Für eben diesen Saal, der den Namen „Saal der Königreiche“ führte, mußte Velazquez auch alte Reiterbildnisse der Eltern Philipps IV., des Königs Philipp III. und der Königin Margarete von Österreich, durch Überarbeitung und durch Vergrößerung des Formats -- indem jedem Bild an beiden Seiten ein Stück angesetzt wurde -- mit seinen eigenen Gemälden in Übereinstimmung setzen. Es ist begreiflich, daß dem Meister diese Änderungen an fremden Werken keine besonders erfreuliche Arbeit waren; man sieht, daß die Übermalungen, die sich übrigens im wesentlichen auf die Pferde und die Hintergründe beschränken, mit großer Hast ausgeführt sind. Dennoch ist es ihm gelungen, durch seine Übermalungen den beiden Bildern ein prächtiges Aussehen zu geben und seine Farbenstimmungen so einzurichten, daß kein Mißklang mit dem, was er stehen ließ, entstand.
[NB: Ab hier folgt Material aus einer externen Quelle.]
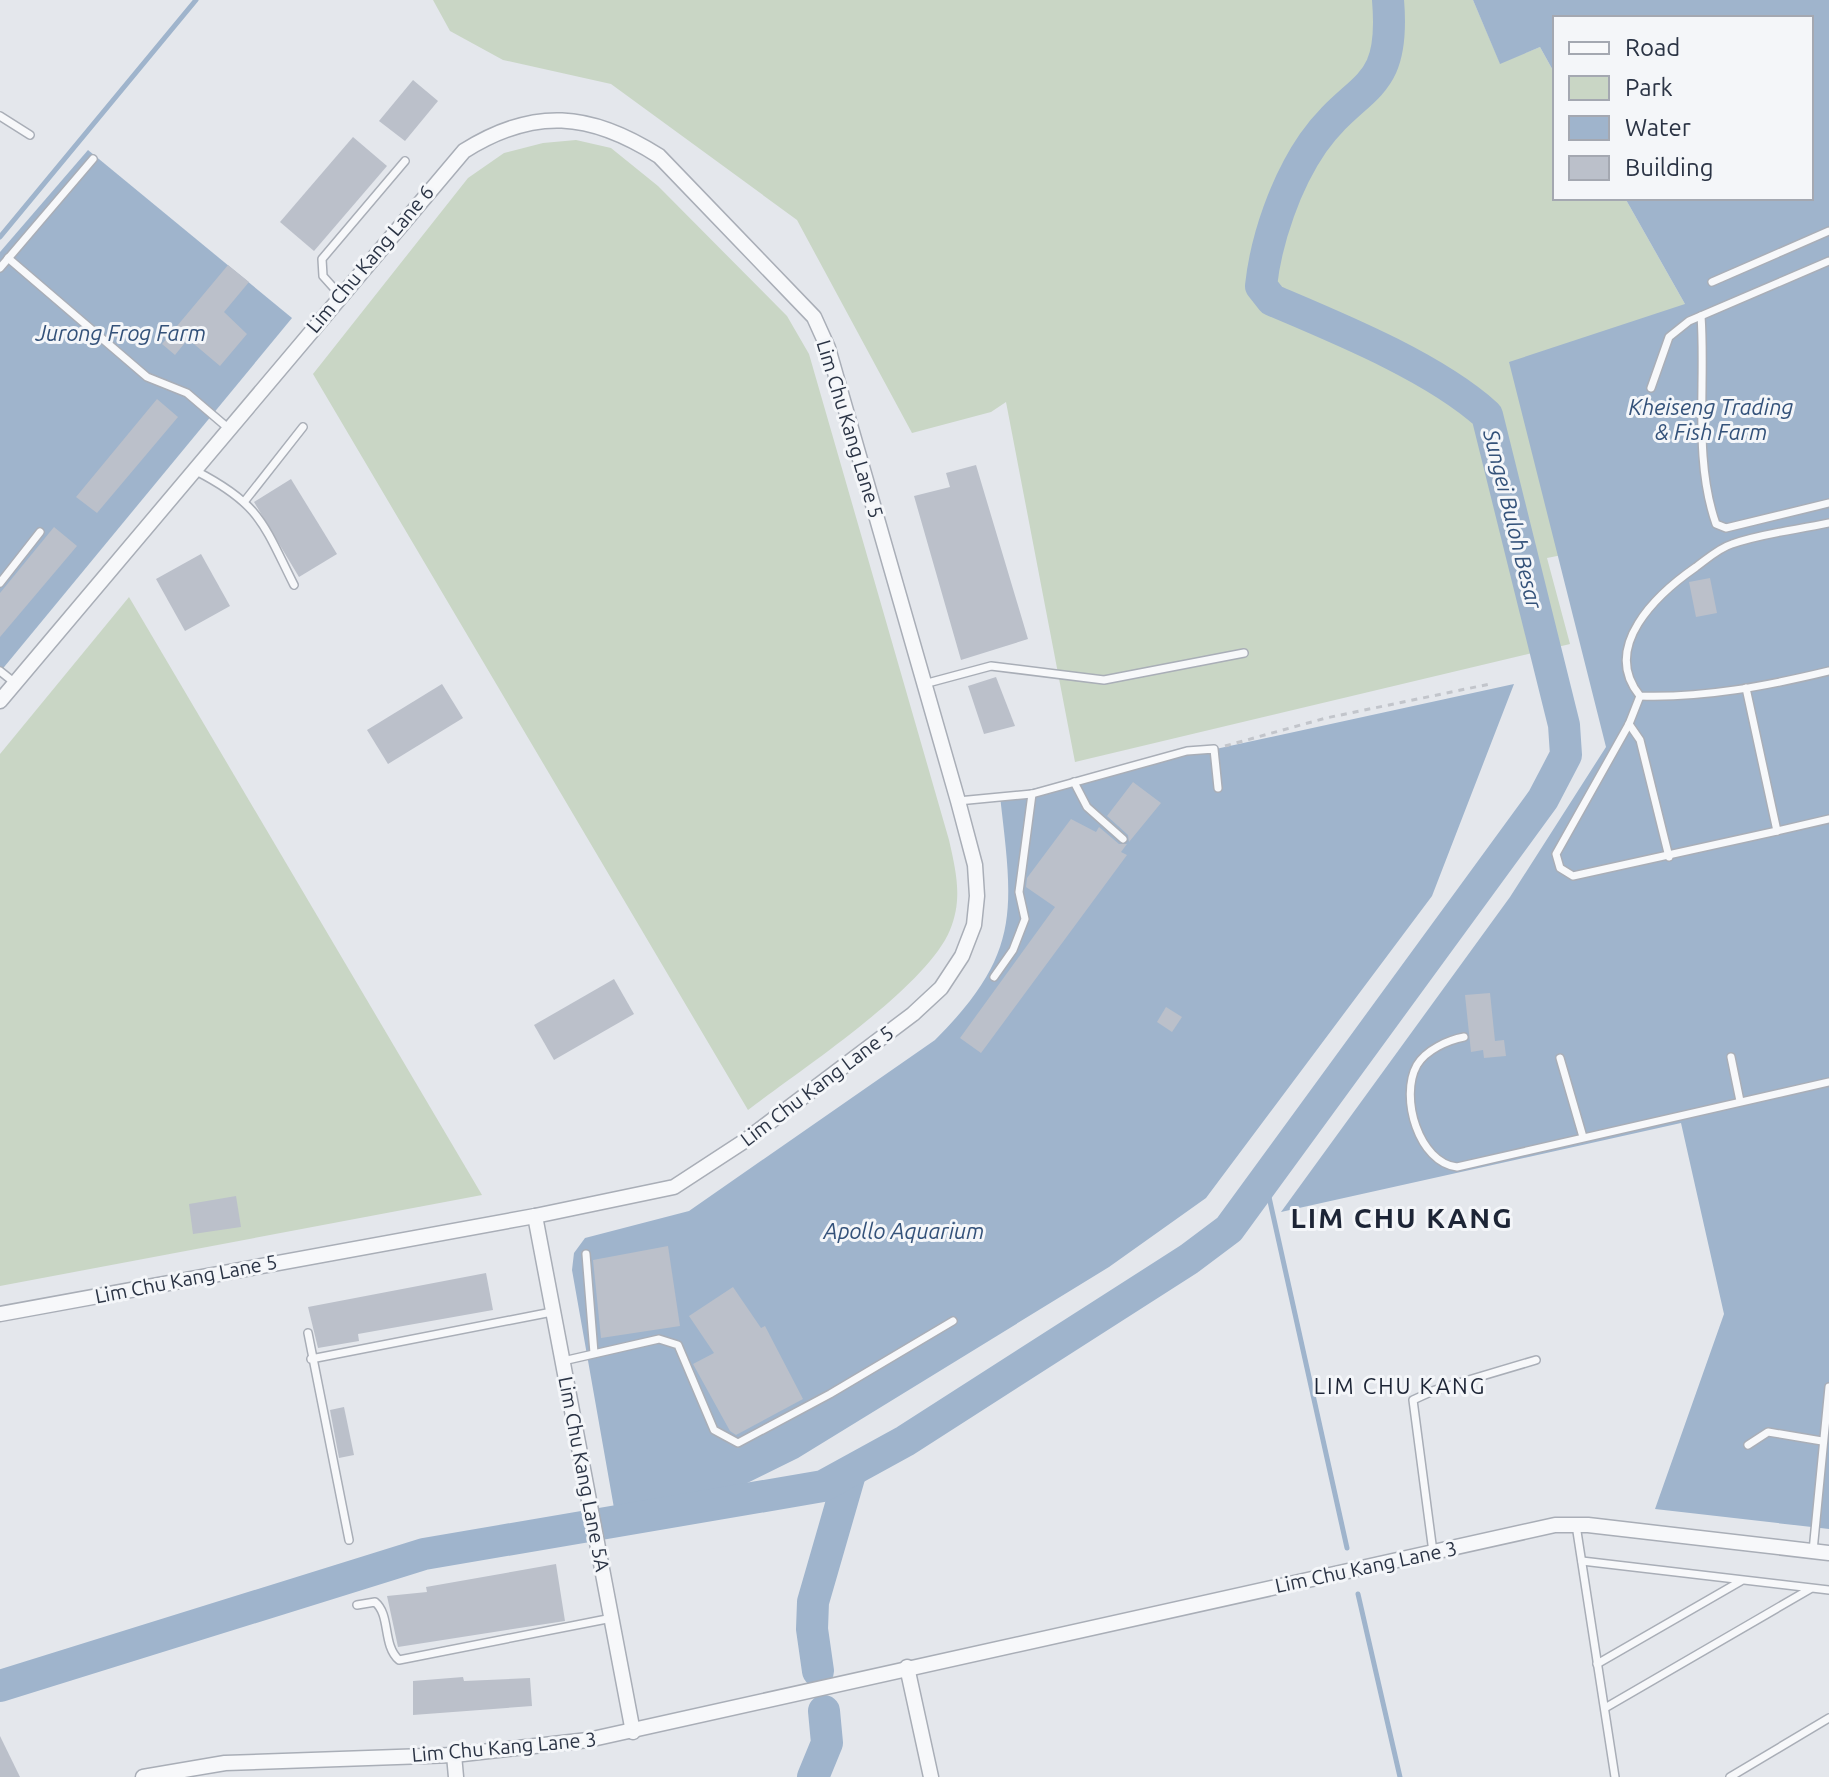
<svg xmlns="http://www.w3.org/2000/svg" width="1829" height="1777" font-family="Ubuntu,sans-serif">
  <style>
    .green { fill: #c9d6c5 }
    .water { fill: #9fb4cc }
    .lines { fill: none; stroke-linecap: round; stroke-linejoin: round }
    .stream { stroke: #9fb4cc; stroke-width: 5 }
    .river { stroke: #9fb4cc; stroke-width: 32 }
    .building { fill: #bbc0ca }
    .service-casing { stroke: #a9aeb7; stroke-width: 10 }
    .minor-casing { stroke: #a9aeb7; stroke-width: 17 }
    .path { stroke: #c2c5cb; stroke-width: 3; stroke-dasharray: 6 6; stroke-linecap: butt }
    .service { stroke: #f7f8fa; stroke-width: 7 }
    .minor { stroke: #f7f8fa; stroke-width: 14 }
    .labels { text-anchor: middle; stroke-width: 6; stroke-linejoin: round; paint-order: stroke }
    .street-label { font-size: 20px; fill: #2b3445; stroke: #f4f6f9 }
    .water-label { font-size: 22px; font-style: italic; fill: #34527a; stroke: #f4f6f9 }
    .neighbourhood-label { font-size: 22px; letter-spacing: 2px; fill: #1d2536; stroke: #f4f6f9 }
    .district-label { font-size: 28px; font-weight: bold; letter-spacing: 2px; fill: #1d2536; stroke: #f4f6f9 }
  </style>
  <rect width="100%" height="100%" fill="#e4e7ec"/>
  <g class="green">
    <polygon points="433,0 1473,0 1500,63 1540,47 1555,74 1555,198 1625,198 1685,304 1689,530 1547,558 1570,644 1075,762 1006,402 991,412 912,433 797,220 611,84 503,60 450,31"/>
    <path d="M576,140l35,8 47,38 129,130 22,38 140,486c7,31 14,59 1,90 -24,58 -150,140 -202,180l-435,-736 155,-196 36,-25 39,-10z"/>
    <polygon points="129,597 482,1195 0,1286 0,754"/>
  </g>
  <g class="water">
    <polygon points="1473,0 1829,0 1829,1529 1655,1509 1724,1314 1681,1123 1281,1212 1510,897 1606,747 1509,362 1685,304 1625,198 1811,198 1811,18 1555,18 1555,74 1540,47 1500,64"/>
    <polygon points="88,150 292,318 0,672 0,252"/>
    <path d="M1514,684l-82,212 -226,302 -97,69 -311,191 -67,33 -117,17 -42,-238 2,-17 11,-15 104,-27 246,-171c87,-87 78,-130 65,-244z"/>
  </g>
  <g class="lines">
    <g class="stream">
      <polyline points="0,237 196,0"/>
      <polyline points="1265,1179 1347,1548"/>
      <polyline points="1358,1594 1400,1777"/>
    </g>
    <g class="river">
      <polyline points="818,1671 812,1629 813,1602 850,1474"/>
      <path d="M0,1686l424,-132 399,-68 82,-45 284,-182 40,-30 314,-430 23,-44 -2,-30 -77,-310c-53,-48 -149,-87 -215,-115l-11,-14c5,-47 25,-104 52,-143 44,-62 83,-48 75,-143"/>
      <polyline points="813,1777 827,1743 824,1711"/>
    </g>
  </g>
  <g class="building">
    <polygon points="413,80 438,101 405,141 379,121"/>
    <polygon points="353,137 387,166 314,251 280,222"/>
    <polygon points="228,265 249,282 224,312 247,334 220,366 188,339 175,355 162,344"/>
    <polygon points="157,399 178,417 97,513 76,497"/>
    <polygon points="976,465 1028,639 961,660 914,496 950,487 946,473"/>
    <polygon points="291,479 337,554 299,577 254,502"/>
    <polygon points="54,527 77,546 0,637 0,593"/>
    <polygon points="201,554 230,606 185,631 156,579"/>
    <polygon points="1710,578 1717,613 1696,617 1689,582"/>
    <polygon points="996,677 1015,726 984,734 968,686"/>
    <polygon points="442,684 463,718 388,764 367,730"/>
    <polygon points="1133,782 1161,803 1129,842 1128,835 1107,816"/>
    <polygon points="1071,819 1096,832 1099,827 1119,844 1127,844 1121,852 1127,855 981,1053 960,1038 1055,907 1026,887 1027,878"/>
    <polygon points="614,979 634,1014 554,1060 534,1025"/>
    <polygon points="1490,993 1495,1041 1504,1040 1506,1056 1484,1058 1483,1050 1471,1052 1465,995"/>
    <polygon points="1166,1007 1182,1017 1172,1032 1157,1022"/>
    <polygon points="236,1196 241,1227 193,1234 189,1204"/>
    <polygon points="668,1246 680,1326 601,1338 593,1260"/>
    <polygon points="486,1273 493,1310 358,1334 359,1341 318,1348 308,1307"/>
    <polygon points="733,1287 761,1328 765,1326 803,1399 736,1435 730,1431 693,1364 714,1353 689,1316"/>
    <polygon points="344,1407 354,1455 339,1458 330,1410"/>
    <polygon points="556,1564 565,1621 398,1647 387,1596 427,1592 426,1587"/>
    <polygon points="463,1677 464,1681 530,1678 532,1706 413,1715 413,1681"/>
    <polygon points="0,1736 20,1777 0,1777"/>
  </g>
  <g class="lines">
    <g class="service-casing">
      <g id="service">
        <polyline points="0,116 30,135"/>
        <polyline points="8,258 147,377 187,393 228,428"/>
        <polyline points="0,268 93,159"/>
        <polyline points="1712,282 1829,231"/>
        <polyline points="340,295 323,276 322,259 405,161"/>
        <path d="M1701,316c5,67 -8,143 15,208l10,4 103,-25"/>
        <polyline points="1651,388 1669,337 1689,321 1829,261"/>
        <path d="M196,471c64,33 67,52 98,114"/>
        <polyline points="244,502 303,427"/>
        <path d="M1829,523c-32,7 -66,10 -97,21 -13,4 -25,15 -36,23 -39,27 -96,80 -56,129 64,2 127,-10 189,-25"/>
        <polyline points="0,583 40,532"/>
        <polyline points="0,671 15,683"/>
        <polyline points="924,684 991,666 1104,680 1244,653"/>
        <polyline points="1746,688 1777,831 1829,819"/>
        <polyline points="1640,696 1629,724 1556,854 1560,868 1573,876 1777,831"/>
        <polyline points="1629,724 1640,740 1669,857"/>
        <polyline points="1074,782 1087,807 1123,839"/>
        <polyline points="958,801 1032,794 1187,751 1214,749 1218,788"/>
        <polyline points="994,977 1013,950 1025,919 1019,892 1032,794"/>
        <path d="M1464,1037c-16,3 -38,13 -47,28 -18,32 2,98 40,102l372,-85"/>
        <polyline points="1731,1057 1740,1101"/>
        <polyline points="1560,1058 1583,1137"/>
        <polyline points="586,1254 594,1353"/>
        <polyline points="308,1333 349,1540"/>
        <polyline points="311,1359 552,1312"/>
        <polyline points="563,1361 659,1339 678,1345 714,1430 738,1443 830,1394 953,1321"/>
        <polyline points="1748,1445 1768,1432 1822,1441"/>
        <polyline points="1576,1525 1615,1777"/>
        <polyline points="1813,1551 1829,1387"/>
        <polyline points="1433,1552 1413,1400 1435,1390 1536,1360"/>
        <polyline points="1582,1561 1829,1590"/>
        <path d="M357,1605l18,-3c16,13 7,43 24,58l213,-42"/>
        <polyline points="1597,1664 1741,1581"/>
        <polyline points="1605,1708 1810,1589"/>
        <polyline points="1730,1777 1829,1718"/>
      </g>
    </g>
    <g class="minor-casing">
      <g id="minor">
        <path d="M0,701l464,-550c70,-44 126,-39 195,5l155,161 14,31 130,453 17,64 2,31 -3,29 -12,31 -21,32 -28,26 -167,126 -72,47 -139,29 -535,98"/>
        <polyline points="535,1216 633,1732"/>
        <polyline points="907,1667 931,1777"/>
        <polyline points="454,1755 456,1777"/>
        <polyline points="143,1777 225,1763 454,1755 588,1740 1555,1525 1588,1525 1829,1553"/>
      </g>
    </g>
    <polyline class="path" points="1225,746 1326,718 1490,684"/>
    <use href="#service" class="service"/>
    <use href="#minor" class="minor"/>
  </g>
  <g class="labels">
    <g class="street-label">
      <text transform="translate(370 259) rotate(-50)" y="7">Lim Chu Kang Lane 6</text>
      <text transform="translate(850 429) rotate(73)" y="7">Lim Chu Kang Lane 5</text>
      <text transform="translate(817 1086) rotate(-37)" y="7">Lim Chu Kang Lane 5</text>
      <text transform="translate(186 1279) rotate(-11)" y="7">Lim Chu Kang Lane 5</text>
      <text transform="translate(584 1474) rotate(79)" y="7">Lim Chu Kang Lane 5A</text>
      <text transform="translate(1366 1567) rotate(-12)" y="7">Lim Chu Kang Lane 3</text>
      <text transform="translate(504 1747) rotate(-5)" y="7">Lim Chu Kang Lane 3</text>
    </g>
    <g class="water-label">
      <text x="121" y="341">Jurong Frog Farm</text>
      <text x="1711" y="415">Kheiseng Trading<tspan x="1711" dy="25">&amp; Fish Farm</tspan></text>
      <text transform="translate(1513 519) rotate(76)" y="8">Sungei Buloh Besar</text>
      <text x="904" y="1239">Apollo Aquarium</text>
    </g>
    <g class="neighbourhood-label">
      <text x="1400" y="1394">LIM CHU KANG</text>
    </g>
    <g class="district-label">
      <text x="1402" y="1228">LIM CHU KANG</text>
    </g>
  </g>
  <rect x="1553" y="16" width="260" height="184" fill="#f4f6f9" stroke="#a4a8b1" stroke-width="2"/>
  <rect x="1569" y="42" width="40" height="12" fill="#f7f8fa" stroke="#a4a8b1" stroke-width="2"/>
  <text x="1625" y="56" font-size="24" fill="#2b3445">Road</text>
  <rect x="1569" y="76" width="40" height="24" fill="#c9d6c5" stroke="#a4a8b1" stroke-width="2"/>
  <text x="1625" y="96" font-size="24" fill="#2b3445">Park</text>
  <rect x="1569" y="116" width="40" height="24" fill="#9fb4cc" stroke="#a4a8b1" stroke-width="2"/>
  <text x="1625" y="136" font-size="24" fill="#2b3445">Water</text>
  <rect x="1569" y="156" width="40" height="24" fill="#bbc0ca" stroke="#a4a8b1" stroke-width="2"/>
  <text x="1625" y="176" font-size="24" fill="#2b3445">Building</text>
</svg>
Ganz wundervoll ist die landschaftliche Stimmung -- Sonnenuntergang -- in dem Bild der Königin Margareta.

Die Krone von Velazquez’ Reiterbildnissen ist dasjenige des Prinzen Don Baltasar Carlos, das er, nach dem Alter des Kindes zu urteilen, um 1636, ebenfalls für Buen Retiro malte (Abb. 19). Es ist ein entzückendes Bild, neben dessen lichterfüllter Farbenpoesie alle Gemälde anderer Meister, die es umgeben, schwarz erscheinen. Der sattelfeste kleine Reiter, der schon ganz früh unter des Grafen Olivares, als Oberstallmeisters, Aufsicht Reitunterricht bekommen hatte und der im Alter von vier Jahren sich bereits auf einen Pony setzen durfte, der als ein Teufelchen bezeichnet wurde, sprengt im Galopp auf einem stämmigen andalusischen Pony daher. Don Baltasar Carlos ist ein hübscher Junge geworden; groß und lebhaft blicken die schwarzblauen Augen, die denen seines Vaters gleichen, aus dem etwas blassen Gesichtchen; das lichtblonde Haar hat einen wärmeren Ton bekommen. Er trägt eine Jacke von Goldbrokat mit grünem, goldgesticktem Ärmelaufschlag, Kollett und Beinkleid von dunkelgrünem, mit Gold verziertem Stoff, schwarzen Hut mit schwarzem Ausputz, Stiefel und Handschuhe von hellbraunem Leder. Wie ein künftiger Feldherr trägt er eine Schärpe, rosenrot mit Goldfransen, und schwingt einen Kommandostab in der Rechten. Das feiste Pferdchen ist ein Rotschimmel mit braunem Kopf und schwarzen Füßen; Schweif und Mähne sind dunkel und sehr dicht und lang, wie man es damals als unentbehrliches Schönheitserfordernis eines edlen spanischen Pferdes ansah. Sattel- und Zaumzeug sind mit Goldstoff überzogen, die Metallteile des Geschirres vergoldet. Das Königskind galoppiert so stolz und freudig dem Bergrücken entlang, von dem man weit in das spanische Land hinaussieht. Das ganze Bild ist sozusagen auf einen freudigen Ton gestimmt. Der Himmel ist sonnig blau, von silberiggrauen und von hell durchschienenen weißen Wölkchen belebt. Die Fernsicht schwimmt in blauen, weißlichen und grünen Tönen, zu denen nur ganz wenig Rötliches und Bräunliches im Vordergrund kommt. Diese Luft und diese Landschaft geben eine charakteristische Stimmung der spanischen Landschaft in so treffender Weise wieder, daß man sich versucht fühlt, hier von einer absoluten Wahrheit des Farbentons zu reden.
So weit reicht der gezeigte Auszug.